Vingt ans après le drame qui a coûté la vie à Zyed et Bouna à Clichy-sous-Bois, le maire de Sarcelles, Patrick Haddad, appelle à réaffirmer l'ambition collective par un grand plan urbain national. Malgré des progrès indéniables dans les quartiers prioritaires, il dénonce des fractures persistantes et des coupes budgétaires. Selon lui, l'action publique doit être renforcée face aux crises multiples.
Le 27 octobre 2005, Zyed Benna et Bouna Traoré, deux adolescents, mouraient électrocutés à Clichy-sous-Bois (Seine-Saint-Denis) en fuyant un contrôle de police.
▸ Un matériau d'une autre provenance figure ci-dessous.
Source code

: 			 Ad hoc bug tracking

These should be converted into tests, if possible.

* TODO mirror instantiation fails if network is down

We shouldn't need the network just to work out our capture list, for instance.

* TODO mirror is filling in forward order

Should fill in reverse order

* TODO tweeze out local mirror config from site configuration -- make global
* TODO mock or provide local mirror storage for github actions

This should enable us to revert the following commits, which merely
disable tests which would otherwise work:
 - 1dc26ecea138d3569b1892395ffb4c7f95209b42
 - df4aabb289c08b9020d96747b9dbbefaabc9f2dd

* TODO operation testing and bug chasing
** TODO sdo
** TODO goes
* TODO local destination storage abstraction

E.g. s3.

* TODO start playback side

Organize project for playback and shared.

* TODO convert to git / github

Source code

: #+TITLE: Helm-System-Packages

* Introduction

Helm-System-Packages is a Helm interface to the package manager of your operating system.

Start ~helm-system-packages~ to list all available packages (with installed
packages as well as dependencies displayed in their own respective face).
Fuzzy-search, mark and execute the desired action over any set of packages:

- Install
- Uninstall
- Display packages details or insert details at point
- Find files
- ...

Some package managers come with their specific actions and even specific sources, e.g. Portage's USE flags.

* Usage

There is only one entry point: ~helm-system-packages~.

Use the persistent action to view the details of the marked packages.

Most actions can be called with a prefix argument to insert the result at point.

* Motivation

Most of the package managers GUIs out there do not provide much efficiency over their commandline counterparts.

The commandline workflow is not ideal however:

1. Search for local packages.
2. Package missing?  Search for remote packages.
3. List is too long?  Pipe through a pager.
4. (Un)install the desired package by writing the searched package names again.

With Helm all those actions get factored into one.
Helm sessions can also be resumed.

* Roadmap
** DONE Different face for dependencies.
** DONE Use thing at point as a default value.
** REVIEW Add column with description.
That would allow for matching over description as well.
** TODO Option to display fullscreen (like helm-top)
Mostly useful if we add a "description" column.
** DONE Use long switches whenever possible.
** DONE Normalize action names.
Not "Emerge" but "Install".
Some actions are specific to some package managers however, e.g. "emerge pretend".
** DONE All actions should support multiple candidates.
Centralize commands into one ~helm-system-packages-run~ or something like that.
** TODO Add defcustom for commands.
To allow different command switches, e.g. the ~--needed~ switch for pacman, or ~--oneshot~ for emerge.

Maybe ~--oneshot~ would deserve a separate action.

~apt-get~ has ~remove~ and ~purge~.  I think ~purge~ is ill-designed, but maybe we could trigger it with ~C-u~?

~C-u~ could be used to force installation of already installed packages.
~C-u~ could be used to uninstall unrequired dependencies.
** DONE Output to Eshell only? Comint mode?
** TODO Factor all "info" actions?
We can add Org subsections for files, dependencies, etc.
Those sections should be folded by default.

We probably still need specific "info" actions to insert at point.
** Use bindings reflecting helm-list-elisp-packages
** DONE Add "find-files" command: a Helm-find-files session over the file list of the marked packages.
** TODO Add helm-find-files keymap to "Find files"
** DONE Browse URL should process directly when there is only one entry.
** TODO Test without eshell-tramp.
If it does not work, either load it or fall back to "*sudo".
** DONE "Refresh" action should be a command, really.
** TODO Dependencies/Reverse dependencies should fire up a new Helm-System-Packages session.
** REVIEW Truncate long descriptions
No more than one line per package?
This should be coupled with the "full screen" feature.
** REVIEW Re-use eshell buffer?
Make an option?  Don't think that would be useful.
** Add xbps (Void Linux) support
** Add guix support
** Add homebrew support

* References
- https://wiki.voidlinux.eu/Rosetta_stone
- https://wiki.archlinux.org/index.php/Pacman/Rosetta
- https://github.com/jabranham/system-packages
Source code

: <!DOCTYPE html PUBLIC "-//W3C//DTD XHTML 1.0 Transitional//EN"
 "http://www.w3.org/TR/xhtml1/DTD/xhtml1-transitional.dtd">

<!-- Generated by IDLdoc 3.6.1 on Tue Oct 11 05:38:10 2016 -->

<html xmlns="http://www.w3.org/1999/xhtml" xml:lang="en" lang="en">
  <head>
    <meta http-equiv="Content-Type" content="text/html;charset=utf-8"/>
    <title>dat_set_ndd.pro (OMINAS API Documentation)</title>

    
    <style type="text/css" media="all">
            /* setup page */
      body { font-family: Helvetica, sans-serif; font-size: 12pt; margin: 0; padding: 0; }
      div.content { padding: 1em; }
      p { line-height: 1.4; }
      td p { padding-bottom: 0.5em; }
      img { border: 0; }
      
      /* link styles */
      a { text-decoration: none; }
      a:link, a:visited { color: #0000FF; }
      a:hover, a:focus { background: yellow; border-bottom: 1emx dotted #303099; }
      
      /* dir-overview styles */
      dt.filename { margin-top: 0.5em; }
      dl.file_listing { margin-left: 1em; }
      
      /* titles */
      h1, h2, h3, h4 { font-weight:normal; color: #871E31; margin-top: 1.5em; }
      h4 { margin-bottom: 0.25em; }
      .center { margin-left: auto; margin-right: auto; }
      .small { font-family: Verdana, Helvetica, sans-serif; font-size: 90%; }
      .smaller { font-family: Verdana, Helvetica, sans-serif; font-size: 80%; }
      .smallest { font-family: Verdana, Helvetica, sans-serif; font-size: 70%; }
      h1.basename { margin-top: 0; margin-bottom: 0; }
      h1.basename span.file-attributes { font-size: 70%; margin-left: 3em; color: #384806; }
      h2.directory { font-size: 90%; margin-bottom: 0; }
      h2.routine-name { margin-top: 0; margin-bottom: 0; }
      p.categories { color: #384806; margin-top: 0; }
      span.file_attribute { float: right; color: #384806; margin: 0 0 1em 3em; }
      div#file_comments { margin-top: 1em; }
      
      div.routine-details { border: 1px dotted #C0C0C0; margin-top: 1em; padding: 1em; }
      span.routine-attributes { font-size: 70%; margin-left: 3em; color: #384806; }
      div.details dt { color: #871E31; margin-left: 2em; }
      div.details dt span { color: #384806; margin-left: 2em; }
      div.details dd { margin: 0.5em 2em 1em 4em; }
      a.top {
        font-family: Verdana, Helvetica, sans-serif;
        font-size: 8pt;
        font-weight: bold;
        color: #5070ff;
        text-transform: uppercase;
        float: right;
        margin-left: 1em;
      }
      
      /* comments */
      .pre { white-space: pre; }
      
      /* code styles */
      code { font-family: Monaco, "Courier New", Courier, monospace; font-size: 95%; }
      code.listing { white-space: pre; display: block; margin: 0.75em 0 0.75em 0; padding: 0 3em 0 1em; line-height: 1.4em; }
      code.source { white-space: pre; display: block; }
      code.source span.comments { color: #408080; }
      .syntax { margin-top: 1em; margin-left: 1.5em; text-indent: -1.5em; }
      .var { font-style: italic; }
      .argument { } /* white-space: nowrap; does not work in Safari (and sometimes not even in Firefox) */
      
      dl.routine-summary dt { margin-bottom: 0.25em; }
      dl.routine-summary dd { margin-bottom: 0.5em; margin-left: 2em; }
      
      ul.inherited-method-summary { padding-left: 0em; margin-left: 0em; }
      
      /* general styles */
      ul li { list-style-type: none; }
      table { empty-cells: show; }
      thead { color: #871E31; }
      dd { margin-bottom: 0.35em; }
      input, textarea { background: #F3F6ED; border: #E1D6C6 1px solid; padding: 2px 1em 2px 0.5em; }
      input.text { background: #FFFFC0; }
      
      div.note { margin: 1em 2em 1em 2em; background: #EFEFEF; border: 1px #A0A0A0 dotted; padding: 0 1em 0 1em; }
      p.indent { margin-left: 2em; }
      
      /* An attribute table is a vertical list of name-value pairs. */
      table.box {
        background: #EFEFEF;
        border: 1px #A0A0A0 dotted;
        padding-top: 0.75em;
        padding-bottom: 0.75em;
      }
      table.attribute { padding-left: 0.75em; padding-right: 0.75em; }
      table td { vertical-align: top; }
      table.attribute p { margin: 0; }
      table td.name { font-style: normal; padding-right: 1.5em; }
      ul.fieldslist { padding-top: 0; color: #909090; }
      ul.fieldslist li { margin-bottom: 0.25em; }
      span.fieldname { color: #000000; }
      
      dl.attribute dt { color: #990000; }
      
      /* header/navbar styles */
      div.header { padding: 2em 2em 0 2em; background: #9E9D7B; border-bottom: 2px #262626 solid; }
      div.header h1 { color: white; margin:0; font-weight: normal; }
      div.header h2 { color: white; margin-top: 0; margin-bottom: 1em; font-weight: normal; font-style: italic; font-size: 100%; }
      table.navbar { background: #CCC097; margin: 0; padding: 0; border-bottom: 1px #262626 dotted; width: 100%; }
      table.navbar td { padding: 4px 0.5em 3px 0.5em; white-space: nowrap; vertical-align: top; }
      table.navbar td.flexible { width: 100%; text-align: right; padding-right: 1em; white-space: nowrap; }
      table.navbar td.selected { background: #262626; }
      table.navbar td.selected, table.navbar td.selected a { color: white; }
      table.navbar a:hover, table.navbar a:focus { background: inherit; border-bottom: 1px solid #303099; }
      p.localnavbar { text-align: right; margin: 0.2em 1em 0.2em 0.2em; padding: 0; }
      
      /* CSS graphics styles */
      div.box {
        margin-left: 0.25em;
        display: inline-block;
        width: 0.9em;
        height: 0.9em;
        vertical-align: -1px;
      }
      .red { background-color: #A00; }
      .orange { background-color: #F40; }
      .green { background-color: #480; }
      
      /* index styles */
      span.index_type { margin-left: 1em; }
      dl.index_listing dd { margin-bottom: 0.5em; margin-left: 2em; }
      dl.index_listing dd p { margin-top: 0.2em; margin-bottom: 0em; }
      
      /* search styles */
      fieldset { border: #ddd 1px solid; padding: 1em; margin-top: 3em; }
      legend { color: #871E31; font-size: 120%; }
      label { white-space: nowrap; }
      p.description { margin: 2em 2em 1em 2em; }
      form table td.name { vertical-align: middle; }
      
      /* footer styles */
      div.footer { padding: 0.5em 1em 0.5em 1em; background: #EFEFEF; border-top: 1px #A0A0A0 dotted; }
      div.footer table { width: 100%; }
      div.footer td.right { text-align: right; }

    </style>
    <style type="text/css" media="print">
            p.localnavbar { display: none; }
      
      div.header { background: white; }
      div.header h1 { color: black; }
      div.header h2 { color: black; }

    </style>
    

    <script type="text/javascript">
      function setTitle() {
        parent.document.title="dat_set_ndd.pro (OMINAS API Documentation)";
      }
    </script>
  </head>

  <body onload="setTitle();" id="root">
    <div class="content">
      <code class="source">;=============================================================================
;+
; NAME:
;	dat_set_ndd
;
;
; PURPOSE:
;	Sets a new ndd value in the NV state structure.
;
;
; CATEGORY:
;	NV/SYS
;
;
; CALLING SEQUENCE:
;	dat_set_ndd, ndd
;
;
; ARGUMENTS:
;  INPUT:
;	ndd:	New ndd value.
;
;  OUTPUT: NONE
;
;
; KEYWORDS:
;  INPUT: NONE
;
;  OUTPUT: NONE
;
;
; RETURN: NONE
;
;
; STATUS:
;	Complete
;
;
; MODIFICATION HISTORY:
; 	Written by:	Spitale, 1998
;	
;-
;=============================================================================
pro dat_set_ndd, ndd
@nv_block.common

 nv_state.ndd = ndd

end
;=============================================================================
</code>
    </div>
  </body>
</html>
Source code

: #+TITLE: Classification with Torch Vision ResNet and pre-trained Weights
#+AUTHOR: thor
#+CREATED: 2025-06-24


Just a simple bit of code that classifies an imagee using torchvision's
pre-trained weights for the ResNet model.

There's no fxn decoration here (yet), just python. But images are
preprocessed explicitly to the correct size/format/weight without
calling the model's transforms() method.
Ce drame avait provoqué des émeutes dans les quartiers populaires de France, révélant des fractures profondes et déclenchant un débat national entre réponses sociales et sécuritaires.
Dans une tribune publiée dans Le Monde, Patrick Haddad, maire de Sarcelles, conteste l'idée que « rien n’a changé depuis ». Il souligne des avancées substantielles grâce aux programmes de l'Agence nationale pour la rénovation urbaine (ANRU) : des centaines de cités ont vu leur habitat transformé, leurs équipements modernisés et leurs espaces publics repensés. Ces efforts ont apporté « du souffle, de la considération et des ressources » aux quartiers les plus fragiles. Pendant près de dix-huit ans, aucune émeute majeure n'a éclaté, preuve que « l'action publique, lorsqu'elle est constante et financée, peut effectivement apaiser et dynamiser les territoires ».
Pourtant, Haddad alerte sur des défis persistants. Les quartiers prioritaires, touchés de plein fouet par les crises terroriste, sanitaire, inflationniste et internationale, concentrent une pauvreté record : près d'un habitant sur deux vit sous le seuil de pauvreté. Ces territoires, qui abritent une grande part de la jeunesse et des travailleurs de première ligne, devraient être au cœur de la relance économique et de l'affirmation républicaine. Au lieu de cela, ils subissent des coupes budgétaires : les crédits de la politique de la ville diminuent alors que les besoins explosent. Les émeutes de 2023, uniques dans l'histoire, n'ont entraîné aucune mesure pour la cohésion sociale.
Le débat dépasse le financier : le discours national s'est déplacé vers l'extrême droite, avec une approche sécuritaire dominante, portée par une droite radicalisée et les idées du Rassemblement national (RN) qui imprègnent même le bloc central. Haddad plaide pour un grand plan urbain national afin de réaffirmer l'ambition collective.